The overwhelming sense from many of the comments was that either because of inflexibility or a lack of understanding, they’d been unable to perform to the best of their ability and that hadn’t been taken into account by their university.
And the other aspect in the qual? Community.
One, when asked why they’d responded on assessment fairness just said “I’m not one of the favourites.”
Another said that they didn’t have anyone to ask questions of – they’d not made connections on the course and their tutors seemed too busy to ask.
And another just said “[The ones that do better] well they have personal connections, I don’t”.
In response after response it was clear that students who described isolation were unsure of what was expected, not clear on how they might overcome it and left to ruminate on poor marks without a way in which they might work with others to become more confident about going again.
It turns out that feeling part of a community of staff and students is essential to feelings of fairness in the assessment design, marking and learning from the feedback given.
And the worst part? I’d missed it.
What do you need them for
Up in the attic, I still have boxes and boxes of stuff from previous jobs – and one of the boxes had in it folders full of anonymised survey responses from that “Quality Conversations” project at UEA all those years ago.
Plenty of the forms reflected those three bullets from the slides I’d found. But there, hiding in plain sight, were plenty of other comments too – comments that we ought to have spotted at the time that were remarkably similar to the qual I was staring at on the screen.

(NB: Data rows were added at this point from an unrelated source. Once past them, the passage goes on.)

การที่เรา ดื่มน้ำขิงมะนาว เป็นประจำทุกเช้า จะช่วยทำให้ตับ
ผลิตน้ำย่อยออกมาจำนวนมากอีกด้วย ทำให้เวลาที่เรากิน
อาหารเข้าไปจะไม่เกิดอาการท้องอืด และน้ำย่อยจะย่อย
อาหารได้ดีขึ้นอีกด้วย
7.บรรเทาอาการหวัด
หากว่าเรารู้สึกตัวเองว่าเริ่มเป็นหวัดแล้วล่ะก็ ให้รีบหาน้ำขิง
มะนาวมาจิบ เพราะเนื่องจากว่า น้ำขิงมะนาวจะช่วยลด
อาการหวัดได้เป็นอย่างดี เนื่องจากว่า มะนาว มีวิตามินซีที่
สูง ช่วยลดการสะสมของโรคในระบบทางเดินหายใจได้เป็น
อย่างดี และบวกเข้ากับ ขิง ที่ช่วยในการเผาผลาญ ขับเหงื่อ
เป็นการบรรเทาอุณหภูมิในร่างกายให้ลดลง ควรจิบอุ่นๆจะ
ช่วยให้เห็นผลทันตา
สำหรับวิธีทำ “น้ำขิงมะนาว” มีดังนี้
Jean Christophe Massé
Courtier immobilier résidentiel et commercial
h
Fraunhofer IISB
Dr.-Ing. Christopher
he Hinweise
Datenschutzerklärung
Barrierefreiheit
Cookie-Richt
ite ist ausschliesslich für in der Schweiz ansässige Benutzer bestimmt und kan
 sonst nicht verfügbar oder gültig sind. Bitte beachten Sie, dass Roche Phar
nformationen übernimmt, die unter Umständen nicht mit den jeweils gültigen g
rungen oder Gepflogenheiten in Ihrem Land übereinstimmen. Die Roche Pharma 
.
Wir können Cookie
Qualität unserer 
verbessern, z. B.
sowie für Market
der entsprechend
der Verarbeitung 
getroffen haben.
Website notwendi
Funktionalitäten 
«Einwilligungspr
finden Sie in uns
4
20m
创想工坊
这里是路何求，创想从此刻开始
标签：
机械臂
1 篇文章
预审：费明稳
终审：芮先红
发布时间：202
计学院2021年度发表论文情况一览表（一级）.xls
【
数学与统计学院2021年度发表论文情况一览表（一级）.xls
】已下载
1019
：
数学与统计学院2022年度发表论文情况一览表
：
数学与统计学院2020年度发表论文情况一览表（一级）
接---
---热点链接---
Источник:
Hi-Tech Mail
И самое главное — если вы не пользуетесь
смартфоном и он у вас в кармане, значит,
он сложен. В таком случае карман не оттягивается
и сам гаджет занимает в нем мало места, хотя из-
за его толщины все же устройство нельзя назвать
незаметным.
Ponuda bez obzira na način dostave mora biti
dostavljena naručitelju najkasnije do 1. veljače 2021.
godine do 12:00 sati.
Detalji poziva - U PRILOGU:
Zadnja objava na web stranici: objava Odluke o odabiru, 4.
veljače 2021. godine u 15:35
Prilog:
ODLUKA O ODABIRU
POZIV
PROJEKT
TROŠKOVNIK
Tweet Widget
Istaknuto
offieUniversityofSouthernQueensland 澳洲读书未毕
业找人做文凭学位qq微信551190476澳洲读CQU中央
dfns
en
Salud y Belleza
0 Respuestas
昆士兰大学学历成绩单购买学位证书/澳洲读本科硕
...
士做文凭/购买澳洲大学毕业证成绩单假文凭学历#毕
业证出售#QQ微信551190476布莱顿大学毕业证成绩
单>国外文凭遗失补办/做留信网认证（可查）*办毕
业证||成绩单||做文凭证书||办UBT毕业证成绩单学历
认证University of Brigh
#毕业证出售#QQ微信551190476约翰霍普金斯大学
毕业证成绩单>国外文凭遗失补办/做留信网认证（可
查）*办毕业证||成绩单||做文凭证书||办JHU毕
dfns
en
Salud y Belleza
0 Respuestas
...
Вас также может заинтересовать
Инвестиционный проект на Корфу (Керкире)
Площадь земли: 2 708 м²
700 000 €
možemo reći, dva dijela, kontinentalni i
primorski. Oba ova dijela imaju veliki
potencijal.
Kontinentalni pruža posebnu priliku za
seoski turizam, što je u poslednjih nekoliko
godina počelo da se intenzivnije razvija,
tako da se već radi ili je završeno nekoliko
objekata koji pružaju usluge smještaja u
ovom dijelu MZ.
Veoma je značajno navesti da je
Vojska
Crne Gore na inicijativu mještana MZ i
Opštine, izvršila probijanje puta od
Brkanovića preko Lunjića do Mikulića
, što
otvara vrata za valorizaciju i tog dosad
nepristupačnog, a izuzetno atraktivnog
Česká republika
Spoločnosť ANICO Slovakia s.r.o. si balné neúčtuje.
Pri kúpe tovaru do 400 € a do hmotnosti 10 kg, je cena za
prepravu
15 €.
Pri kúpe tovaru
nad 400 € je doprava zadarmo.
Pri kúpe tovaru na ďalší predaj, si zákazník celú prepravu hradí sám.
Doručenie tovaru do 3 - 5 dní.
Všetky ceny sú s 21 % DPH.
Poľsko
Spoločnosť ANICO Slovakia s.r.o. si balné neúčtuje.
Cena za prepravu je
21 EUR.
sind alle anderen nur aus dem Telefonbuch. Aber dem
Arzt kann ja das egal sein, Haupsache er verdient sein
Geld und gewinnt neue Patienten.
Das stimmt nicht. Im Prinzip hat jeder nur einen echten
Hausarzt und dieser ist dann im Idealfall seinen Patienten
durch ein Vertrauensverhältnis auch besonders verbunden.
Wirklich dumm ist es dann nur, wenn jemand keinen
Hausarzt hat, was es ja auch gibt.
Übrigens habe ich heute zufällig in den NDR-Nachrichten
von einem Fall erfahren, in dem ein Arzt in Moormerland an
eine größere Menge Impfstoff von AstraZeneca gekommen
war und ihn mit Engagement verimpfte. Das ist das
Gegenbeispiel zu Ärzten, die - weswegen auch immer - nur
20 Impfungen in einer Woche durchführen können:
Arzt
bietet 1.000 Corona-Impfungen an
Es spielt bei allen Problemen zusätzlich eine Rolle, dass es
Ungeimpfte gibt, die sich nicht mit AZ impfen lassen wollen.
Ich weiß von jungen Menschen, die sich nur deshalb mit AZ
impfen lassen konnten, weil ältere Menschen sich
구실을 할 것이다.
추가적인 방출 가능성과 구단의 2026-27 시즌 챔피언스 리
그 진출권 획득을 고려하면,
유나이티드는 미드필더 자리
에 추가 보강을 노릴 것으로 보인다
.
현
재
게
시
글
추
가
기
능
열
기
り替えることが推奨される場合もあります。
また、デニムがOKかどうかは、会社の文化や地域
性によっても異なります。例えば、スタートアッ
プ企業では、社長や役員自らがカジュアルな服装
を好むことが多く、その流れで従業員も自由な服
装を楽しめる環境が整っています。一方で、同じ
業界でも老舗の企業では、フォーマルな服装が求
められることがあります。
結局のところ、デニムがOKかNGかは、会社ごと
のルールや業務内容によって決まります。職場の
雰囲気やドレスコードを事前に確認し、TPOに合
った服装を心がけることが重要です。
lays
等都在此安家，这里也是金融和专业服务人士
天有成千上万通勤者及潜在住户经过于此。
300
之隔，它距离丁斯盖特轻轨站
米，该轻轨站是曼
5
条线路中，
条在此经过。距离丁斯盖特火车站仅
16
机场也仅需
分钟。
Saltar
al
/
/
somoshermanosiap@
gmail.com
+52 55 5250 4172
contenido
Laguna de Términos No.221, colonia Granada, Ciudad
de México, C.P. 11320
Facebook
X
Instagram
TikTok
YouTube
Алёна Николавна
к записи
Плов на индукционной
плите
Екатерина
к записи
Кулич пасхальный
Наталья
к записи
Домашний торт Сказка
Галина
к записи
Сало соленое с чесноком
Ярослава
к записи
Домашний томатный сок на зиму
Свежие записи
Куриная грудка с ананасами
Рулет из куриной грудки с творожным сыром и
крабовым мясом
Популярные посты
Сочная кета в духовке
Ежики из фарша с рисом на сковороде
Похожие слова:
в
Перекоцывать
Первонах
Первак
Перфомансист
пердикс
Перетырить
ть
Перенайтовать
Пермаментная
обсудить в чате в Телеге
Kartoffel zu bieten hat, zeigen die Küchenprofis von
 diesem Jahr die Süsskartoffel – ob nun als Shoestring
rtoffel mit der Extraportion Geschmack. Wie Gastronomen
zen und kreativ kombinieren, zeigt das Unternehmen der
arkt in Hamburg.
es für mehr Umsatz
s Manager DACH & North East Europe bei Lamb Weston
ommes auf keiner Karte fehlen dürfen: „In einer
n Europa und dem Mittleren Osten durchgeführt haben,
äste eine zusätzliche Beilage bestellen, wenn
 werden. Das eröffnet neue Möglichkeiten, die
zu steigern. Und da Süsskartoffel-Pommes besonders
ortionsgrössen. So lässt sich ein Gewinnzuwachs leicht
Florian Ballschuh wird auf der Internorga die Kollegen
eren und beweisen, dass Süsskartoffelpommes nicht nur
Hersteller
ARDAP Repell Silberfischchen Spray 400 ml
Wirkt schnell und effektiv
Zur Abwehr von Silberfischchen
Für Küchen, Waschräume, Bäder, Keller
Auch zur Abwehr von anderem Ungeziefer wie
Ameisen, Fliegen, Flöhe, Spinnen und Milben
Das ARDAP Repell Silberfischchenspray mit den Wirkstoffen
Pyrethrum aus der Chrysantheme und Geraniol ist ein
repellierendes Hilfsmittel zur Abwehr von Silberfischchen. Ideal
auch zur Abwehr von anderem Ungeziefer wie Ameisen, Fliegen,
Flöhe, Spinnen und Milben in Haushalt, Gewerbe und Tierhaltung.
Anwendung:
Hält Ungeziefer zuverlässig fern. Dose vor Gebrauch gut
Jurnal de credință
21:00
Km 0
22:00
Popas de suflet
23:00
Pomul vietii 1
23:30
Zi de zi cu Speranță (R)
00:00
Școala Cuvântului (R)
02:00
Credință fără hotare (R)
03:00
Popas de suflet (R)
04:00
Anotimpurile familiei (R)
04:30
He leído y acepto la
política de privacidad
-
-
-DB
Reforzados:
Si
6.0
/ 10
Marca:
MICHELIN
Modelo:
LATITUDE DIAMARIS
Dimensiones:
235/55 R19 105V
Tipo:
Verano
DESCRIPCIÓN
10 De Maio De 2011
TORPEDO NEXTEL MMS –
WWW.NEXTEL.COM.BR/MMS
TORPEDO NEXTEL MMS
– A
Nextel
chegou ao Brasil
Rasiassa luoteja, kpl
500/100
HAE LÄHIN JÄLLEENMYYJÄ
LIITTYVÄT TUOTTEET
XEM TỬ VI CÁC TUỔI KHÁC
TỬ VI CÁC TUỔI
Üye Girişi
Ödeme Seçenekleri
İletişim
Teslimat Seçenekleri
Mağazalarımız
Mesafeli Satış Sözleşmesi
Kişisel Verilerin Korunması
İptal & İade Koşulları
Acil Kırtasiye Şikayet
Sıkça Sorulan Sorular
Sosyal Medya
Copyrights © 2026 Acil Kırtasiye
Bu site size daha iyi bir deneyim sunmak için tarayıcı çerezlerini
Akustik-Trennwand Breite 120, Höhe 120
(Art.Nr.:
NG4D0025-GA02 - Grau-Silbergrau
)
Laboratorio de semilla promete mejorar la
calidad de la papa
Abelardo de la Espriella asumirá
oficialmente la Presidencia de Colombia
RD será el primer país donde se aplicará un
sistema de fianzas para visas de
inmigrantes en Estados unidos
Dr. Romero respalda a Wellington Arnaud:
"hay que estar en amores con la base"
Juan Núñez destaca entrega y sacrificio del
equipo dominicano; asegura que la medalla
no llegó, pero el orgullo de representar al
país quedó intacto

My guess? I wasn’t looking for them.
When I’m explaining Kolb’s learning cycle to student leaders over the summer, I often lament that students’ unions and universities don’t seem very good at learning.
There’s plenty of “concrete experience” on the hamster wheel of the academic year, but when the survey results appear and the reports are created, the “reflective observation” feels rushed, the “abstract conceptualization” feels thin, and the yearning for “what other universities do” as a replacement for “actively experimenting” with approaches a real buzzkill.
It doesn’t have to be this way. When students are engaged in survey design, they often ask about things that others would never have thought of. When student representatives help out with analysis, we get hypotheses that reflect reality rather than the rose tints of the glasses of those often writing the questions.
When students are treated as lab rats, we are destined to make the same mistakes over and over again. When we treat them as partners, we can learn a lot from them.
So in our survey product Belong – which SUs are able to sign up to be part of as of today – we’ll be putting students in the driving seat, asking them to help choose our monthly focus themes, develop lines of inquiry, help us with theories and drive ideas for policy change.
Developing bogus, simplistic snapshots of what “students” are like is off the table. Understanding why students score, attain and feel they way they do is very much on it.
We couldn’t be more excited about sharing more insights from it soon – and our promise to anyone interested in taking part is simple. We’ll never make the same mistake that I did all those years ago at UEA. We’ll learn.